Les méthodes d’interrogation pour chercher des données déjà publiées sont diverses. Parmi elles on peut retenir :

  1. Les moteurs de recherche spécialisés: C’est le mode le plus utilisé car le plus accessible et le plus intuitif. Ce mode d’interrogation est calqué sur celui des moteurs de recherche traditionnels. L’utilisation d’une syntaxe avancée et de filtres permet une flexibilité sur la restriction des résultats obtenus.

  2. Les langages de bases de données: Certaines données mises à disposition mais ne sont accessibles qu’à travers des bases de données. Pour avoir accès à ces données, il est nécessaire d’utiliser les langages de bases de données (SQL, noSQL, SPARQL…).

  3. Les APIs: Les données sont entreposées dans des dépôts. Les propriétaires fournissent des moyens d’accéder aux données par des “APIs”, sorte de boîtes noires, qui permettent d’obtenir les informations sans avoir à se préoccuper de la manière dont les informations ont été stockées par l’auteur dans ses fichiers orignaux.

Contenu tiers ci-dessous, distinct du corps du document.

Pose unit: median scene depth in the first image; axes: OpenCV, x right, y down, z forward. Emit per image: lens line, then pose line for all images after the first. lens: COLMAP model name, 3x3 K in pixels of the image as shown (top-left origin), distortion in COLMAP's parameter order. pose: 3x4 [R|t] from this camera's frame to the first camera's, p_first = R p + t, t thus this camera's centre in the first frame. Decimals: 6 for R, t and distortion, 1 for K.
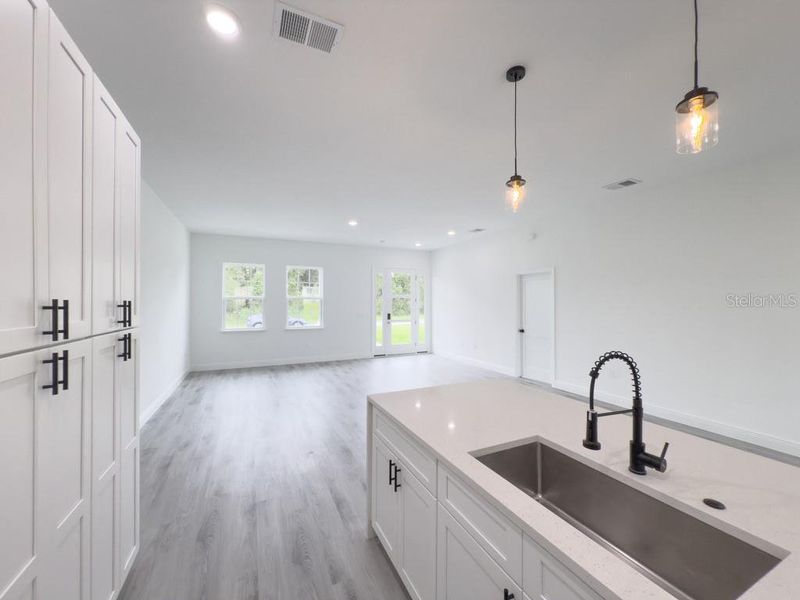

Ces deux derniers modes prennent tout leur sens lorsqu’ils sont manipulés par un langage informatique qui permet à l’utilisateur d’inclure une automatisation des recherches ainsi qu’une éventuelle transformation des résultats.

… puis pour créer

L’équipement des structures permet progressivement de gagner en productivité:

  1. années 1980 : Bureautique pour récoltes et analyse des données, manuelle puis automatique; parallèlement appropriation de méthodes liées à la mise en oeuvre facilité de méthodes mathématiques de statistiques et de modélisation;

  2. années 1990 : Pilotage des expérimentations et du matériel par l’automatisation et la robotisation (précision et reproductibilité);

  3. années 1995 - 2005 : Rationalisation et ère pré-NGS en amorce du déluge de données, notamment par l’analyse des puces à ADN et l’explosion de l’utilisation des solutions de traitement statistique;

  4. années 2010 : Avènement des NGS; développement des méthodologies de traitement de données et de la puissance du matériel pour digérer les données anciennes et nouvellement, globaliser les systèmes de modélisation in silico;

  5. actuellement : Assistances IA pour faciliter l’exploitation de l’ensemble des données issues des avancées précédentes.

Des difficultés pour l’utilisateur

Le Biologiste rencontre des difficultés d’intégration efficace de la chaîne IT dans son processus de recherche. Les causes sont multiples:

  • décentralisation très marquées des sources de données;
  • mode d’utilisation parfois peu trivial;
  • formats de représentation des données hétérogènes, pléthoriques souvent peu standardisés;
  • complexité / absence de mise en oeuvre d’interfaçage des différentes solutions;
  • barrière du jargon technique IT;
  • rapidité d’évolution des solutions;

La survenue de difficultés est certaine lors de la mise en oeuvre des stratégies. Le Biologiste doit pouvoir se faire aider dans ses démarches. Un référent spécialiste sensibilisé à aux thématiques de recherche ou bien des communautés en ligne peuvent être de solides auxiliaires…

AU FINAL

Le Biologiste doit se mettre dans une logique d’utilisation toujours plus sophistiquée de l’ IT pour exploiter au mieux le potentiel de la matière et du matériel dont il dispose. Cela sous entend souvent l’acquisition de compétences IT avancées et l’assistance de spécialistes de l’IT.